On average, the cost of living in Germany for students is vastly lower than that in the United States. According to the Bundesministerium fuer Bildung und Forschung, German students spend on average 864 Euros per month. This figure includes the cost of rent, food, clothing, entertainment, and books, as well as university-related fees and required costs, like health insurance.
That being said, the actual costs can vary widely depending on where and how students live. An average student who plans to live in Munich should budget, on average, over 900 euros per month, whereas the same student can reasonably expect their outlays to be less than 700/month in Leipzig. Cities in the south and west tend to be more expensive, while the cities in the east are much more affordable.
Dorms at most universities cost approximately 250 euros/month, and WGs (shared flats) usually run from 300-400 euros/month. If you want to live on your own, on the other hand, you can expect to spend between 400-600 euros/month, depending on which city you live in.

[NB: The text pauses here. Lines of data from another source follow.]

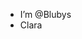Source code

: - I’m @Blubys
- Clara 

<!---
Blubys/Blubys is a ✨ special ✨ repository because its `README.md` (this file) appears on your GitHub profile.
You can click the Preview link to take a look at your changes.
--->
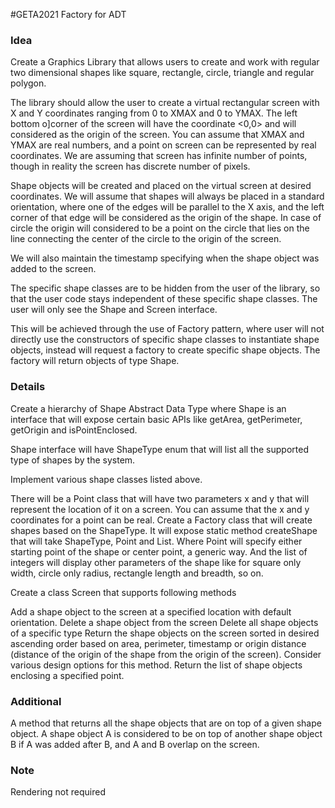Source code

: #GETA2021 Factory for ADT

### Idea

Create a Graphics Library that allows users to create and work with regular two dimensional shapes like square, rectangle, circle, triangle and regular polygon.

The library should allow the user to create a virtual rectangular screen with X and Y coordinates ranging from 0 to XMAX and 0 to YMAX. The left bottom o]corner of the screen will have the coordinate <0,0> and will considered as the origin of the screen. You can assume that XMAX and YMAX are real numbers, and a point on screen can be represented by real coordinates. We are assuming that screen has infinite number of points, though in reality the screen has discrete number of pixels.

Shape objects will be created and placed on the virtual screen at desired coordinates. We will assume that shapes will always be placed in a standard orientation, where one of the edges will be parallel to the X axis, and the left corner of that edge will be considered as the origin of the shape. In case of circle the origin will considered to be a point on the circle that lies on the line connecting the center of the circle to the origin of the screen.

We will also maintain the timestamp specifying when the shape object was added to the screen. 

The specific shape classes are to be hidden from the user of the library, so that the user code stays independent of these specific shape classes. The user will only see the Shape and Screen interface.

This will be achieved through the use of Factory pattern, where user will not directly use the constructors of specific shape classes to instantiate shape objects, instead will request a factory to create specific shape objects. The factory will return objects of type Shape.
 
### Details

Create a hierarchy of Shape Abstract Data Type where Shape is an interface that will expose certain basic APIs like getArea, getPerimeter, getOrigin and isPointEnclosed. 

Shape interface will have ShapeType enum that will list all the supported type of shapes by the system.

Implement various shape classes listed above.

There will be a Point class that will have two parameters x and y that will represent the location of it on a screen. You can assume that the x and y coordinates for a point can be real.
Create a Factory class that will create shapes based on the ShapeType. It will expose static method createShape that will take ShapeType, Point and List<Integer>. Where Point will specify either starting point of the shape or center point, a generic way. And the list of integers will display other parameters of the shape like for square only width, circle only radius, rectangle length and breadth, so on.

Create a class Screen that supports following methods

Add a shape object to the screen at a specified location with default orientation.
Delete a shape object from the screen
Delete all shape objects of a specific type
Return the shape objects on the screen sorted in desired ascending order based on area, perimeter, timestamp or origin distance (distance of the origin of the shape from the origin of the screen). Consider various design options for this method.
Return the list of shape objects enclosing a specified point.

### Additional

A method that returns all the shape objects that are on top of a given shape object. A shape object A is considered to be on top of another shape object B if A was added after B, and A and B overlap on the screen. 

### Note
Rendering not required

These figures obviously vary considerably, and it’s always wise to check out sites like WG Gesucht and Immobilien Scout before you move to get a sense of what rents are like in the area you plan to move to.
Rent is the single largest student expense, but you should also consider the following questions before moving:
- What do you normally spend on groceries, and how much do you spend eating out?
- Do you like to go to bars and club?
- Do you want to travel while in Germany?
- How often do you plan to go home during your studies?
Your answers to these questions should inform your ultimate budget. Students who currently spend $200/month on groceries can reasonably expect to spend around the same in Germany. Unfortunately, most students underestimate their costs by leaving out many of these very realistic expenses. You should also factor in administrative and bureaucratic expenses like:
- Visa application fees (Once per year)
- Health insurance (Every month)
- University fees (Once every 6 months at public universities)
A good general rule of thumb is to use your current expenses using a 1 for 1 dollar to euro conversion, factor in the additional outlays you’ll have in Germany, and then add 10% to create a budget. This is more precise than using the figures provided by previous students, who inevitably have different priorities for how they spend their money.
Be careful not to underestimate; it is highly unlikely that you will change your current lifestyle significantly while in Germany. Even though it is cheaper to live here overall, convincing yourself that you can live on 400 euros a month will almost definitely lead to trouble down the road. Most international students in Germany have money woes, mainly for this reason, leading to many sleepless nights and unnecessary stress. But if you create a realistic and honest plan ahead of your move, you’ll be left to focus on what’s really important: studying.